# Dataset
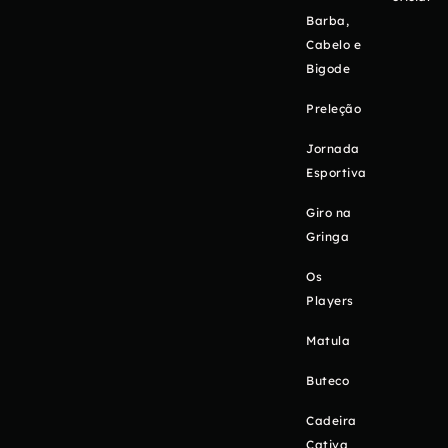
Barba,
Cabelo e
Bigode
Preleção
Jornada
Esportiva
Giro na
Gringa
Os
Players
Matula
Buteco
Cadeira
Cativa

# Work task
Every entry above should be written out again verbatim, with no pictures included.

# Response
Barba,
Cabelo e
Bigode
Preleção
Jornada
Esportiva
Giro na
Gringa
Os
Players
Matula
Buteco
Cadeira
Cativa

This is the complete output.